Учебный год 1904-1905 был неспокойным. После убийства Плеве правительство сделало попытку примирения с обществом. Министром Внутренних Дел был назначен либеральный князь Святополк-Мирский. Но это не внесло успокоения. Японская война развивалась неудачно. Студенты волновались, но все же до Рождества занятия шли более или менее нормально. За Рождество беспорядки достигли небывалых прежде размеров. Теперь это были не студенческие, а рабочие беспорядки.

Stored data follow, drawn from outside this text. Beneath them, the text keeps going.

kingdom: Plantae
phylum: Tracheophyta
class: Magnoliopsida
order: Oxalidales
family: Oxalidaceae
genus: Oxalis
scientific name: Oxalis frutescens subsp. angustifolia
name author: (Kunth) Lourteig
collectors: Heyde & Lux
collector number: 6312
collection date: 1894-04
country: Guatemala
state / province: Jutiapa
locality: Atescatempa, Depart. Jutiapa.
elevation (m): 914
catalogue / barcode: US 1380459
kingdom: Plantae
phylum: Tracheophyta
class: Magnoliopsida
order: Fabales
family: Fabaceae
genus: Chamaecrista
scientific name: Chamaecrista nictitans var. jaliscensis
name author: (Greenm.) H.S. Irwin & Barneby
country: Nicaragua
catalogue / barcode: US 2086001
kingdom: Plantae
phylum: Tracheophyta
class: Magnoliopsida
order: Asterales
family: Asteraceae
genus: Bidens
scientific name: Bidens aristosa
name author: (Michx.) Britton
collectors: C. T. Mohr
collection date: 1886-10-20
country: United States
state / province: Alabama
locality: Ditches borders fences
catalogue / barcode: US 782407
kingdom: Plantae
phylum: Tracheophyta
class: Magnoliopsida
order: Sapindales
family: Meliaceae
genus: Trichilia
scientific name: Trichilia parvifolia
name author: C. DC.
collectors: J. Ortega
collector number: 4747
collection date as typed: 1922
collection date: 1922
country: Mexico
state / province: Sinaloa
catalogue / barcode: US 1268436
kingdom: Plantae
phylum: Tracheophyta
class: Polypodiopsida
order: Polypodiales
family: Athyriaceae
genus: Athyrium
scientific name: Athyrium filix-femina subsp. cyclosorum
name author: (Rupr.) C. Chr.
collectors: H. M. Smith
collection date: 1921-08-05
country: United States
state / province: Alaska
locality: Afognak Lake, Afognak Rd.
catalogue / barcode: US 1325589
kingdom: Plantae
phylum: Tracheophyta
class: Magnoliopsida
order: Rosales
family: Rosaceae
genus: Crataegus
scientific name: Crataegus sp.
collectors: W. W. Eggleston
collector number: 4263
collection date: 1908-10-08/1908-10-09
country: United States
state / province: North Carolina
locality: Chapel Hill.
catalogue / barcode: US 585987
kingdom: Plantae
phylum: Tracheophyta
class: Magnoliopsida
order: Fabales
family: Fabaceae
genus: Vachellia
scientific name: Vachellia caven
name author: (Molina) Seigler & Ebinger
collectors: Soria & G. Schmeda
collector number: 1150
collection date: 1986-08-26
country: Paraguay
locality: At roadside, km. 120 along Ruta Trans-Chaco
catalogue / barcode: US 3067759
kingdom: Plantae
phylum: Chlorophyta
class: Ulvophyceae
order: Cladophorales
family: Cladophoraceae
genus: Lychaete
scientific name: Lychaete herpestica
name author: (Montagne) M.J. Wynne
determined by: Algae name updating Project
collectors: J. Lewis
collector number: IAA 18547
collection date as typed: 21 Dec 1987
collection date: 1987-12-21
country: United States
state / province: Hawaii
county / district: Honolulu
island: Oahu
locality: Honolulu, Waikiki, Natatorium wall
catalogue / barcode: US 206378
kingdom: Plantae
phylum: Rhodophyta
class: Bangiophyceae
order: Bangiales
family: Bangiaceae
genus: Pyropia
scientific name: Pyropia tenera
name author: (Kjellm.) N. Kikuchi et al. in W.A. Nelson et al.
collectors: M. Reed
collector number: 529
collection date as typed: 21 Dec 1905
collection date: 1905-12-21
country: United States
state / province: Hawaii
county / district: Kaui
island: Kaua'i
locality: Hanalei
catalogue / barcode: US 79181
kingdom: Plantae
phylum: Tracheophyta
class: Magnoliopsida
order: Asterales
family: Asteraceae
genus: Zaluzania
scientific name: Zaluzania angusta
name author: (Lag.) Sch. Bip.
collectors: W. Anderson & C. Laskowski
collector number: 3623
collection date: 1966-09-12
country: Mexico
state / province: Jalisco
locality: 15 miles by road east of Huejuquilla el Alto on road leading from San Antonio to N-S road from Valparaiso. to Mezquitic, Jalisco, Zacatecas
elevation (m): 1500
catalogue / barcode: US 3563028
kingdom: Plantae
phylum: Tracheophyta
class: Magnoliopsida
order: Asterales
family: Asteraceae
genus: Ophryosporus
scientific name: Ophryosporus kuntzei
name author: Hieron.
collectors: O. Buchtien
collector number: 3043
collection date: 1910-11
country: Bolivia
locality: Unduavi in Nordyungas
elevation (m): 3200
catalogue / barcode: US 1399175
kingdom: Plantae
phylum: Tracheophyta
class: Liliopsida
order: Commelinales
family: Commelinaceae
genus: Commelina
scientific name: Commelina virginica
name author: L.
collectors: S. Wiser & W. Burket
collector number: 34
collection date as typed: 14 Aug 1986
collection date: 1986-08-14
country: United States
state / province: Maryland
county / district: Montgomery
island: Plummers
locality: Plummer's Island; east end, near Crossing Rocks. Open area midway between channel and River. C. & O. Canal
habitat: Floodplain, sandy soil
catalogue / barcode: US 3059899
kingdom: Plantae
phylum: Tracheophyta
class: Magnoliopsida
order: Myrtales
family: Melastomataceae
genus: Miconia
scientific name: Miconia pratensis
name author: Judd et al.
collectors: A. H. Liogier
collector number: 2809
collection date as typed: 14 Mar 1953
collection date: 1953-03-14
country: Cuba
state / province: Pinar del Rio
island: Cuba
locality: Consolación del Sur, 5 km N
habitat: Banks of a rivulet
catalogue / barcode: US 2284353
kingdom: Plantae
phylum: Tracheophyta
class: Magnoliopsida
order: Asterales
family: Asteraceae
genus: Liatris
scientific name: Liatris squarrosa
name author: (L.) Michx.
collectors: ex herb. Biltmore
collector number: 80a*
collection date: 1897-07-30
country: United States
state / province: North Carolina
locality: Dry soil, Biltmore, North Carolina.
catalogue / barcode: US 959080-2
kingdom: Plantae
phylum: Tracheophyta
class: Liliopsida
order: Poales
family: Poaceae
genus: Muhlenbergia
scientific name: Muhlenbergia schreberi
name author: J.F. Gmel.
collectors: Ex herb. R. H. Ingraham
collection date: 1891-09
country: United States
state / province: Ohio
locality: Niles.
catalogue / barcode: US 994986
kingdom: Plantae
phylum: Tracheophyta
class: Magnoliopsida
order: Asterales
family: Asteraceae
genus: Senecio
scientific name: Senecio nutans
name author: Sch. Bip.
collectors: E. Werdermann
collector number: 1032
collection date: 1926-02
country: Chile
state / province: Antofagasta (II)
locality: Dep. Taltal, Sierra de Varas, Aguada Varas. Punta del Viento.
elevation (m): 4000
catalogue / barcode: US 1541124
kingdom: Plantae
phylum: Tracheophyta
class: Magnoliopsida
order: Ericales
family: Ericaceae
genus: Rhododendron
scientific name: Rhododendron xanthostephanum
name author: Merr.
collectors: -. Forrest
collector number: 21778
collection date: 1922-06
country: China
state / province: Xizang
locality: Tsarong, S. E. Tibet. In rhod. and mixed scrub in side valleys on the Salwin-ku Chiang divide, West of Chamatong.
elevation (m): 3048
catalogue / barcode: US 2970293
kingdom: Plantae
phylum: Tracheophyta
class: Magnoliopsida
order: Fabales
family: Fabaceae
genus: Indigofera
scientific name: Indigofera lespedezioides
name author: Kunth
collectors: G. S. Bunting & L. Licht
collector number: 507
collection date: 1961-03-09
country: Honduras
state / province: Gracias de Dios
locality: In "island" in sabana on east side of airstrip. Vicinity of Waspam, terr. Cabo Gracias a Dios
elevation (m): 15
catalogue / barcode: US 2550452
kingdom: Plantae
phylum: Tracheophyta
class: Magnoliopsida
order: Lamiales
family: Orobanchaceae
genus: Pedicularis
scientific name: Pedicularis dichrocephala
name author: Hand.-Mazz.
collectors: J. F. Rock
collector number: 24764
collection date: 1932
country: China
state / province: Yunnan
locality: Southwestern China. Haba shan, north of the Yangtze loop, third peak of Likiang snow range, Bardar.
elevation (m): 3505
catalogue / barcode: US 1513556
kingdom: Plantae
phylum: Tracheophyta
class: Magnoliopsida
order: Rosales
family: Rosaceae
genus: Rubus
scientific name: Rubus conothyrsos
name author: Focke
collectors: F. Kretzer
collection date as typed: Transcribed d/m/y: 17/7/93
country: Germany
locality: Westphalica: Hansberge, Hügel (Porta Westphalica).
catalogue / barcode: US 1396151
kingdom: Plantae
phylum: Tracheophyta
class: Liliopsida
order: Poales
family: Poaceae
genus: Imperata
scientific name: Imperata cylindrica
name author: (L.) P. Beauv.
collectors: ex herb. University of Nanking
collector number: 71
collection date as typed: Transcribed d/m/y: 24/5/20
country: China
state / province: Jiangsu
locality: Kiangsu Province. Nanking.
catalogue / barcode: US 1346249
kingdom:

Священник Гапон, работавший в согласии с правительством, организовал ряд рабочих союзов на Петербургских заводах. В начале января 1905 г. он резко изменил свою политику и, вопреки запрещению правительства, вызвал организованных рабочих на демонстрацию. По его плану рабочие окрестных заводов должны были организованно идти к Зимнему Дворцу и представить Царю петицию. Демонстранты были встречены в нескольких местах войсками, которые открыли стрельбу. Число убитых было свыше ста человек. Масса раненых. Такое избиение, небывалых прежде размеров, привело все общество в большое возбуждение. Нечего было и думать о спокойном продолжении учебных занятий. Все высшие учебные заведения были закрыты до сентября. Но этим дело не ограничилось. В Москве террористы убили Великого Князя Сергея Александровича, Московского генерал-губернатора. Из Манджурии шли все худшие и худшие вести. Под Мукденом русская армия потерпела страшное поражение и отступила на север. Главнокомандующий Куропаткин был смещен. Общество волновалось. Для успокоения было объявлено о назначении Булыгина для подготовки закона о привлечении народных представителей к участию в управлении страной.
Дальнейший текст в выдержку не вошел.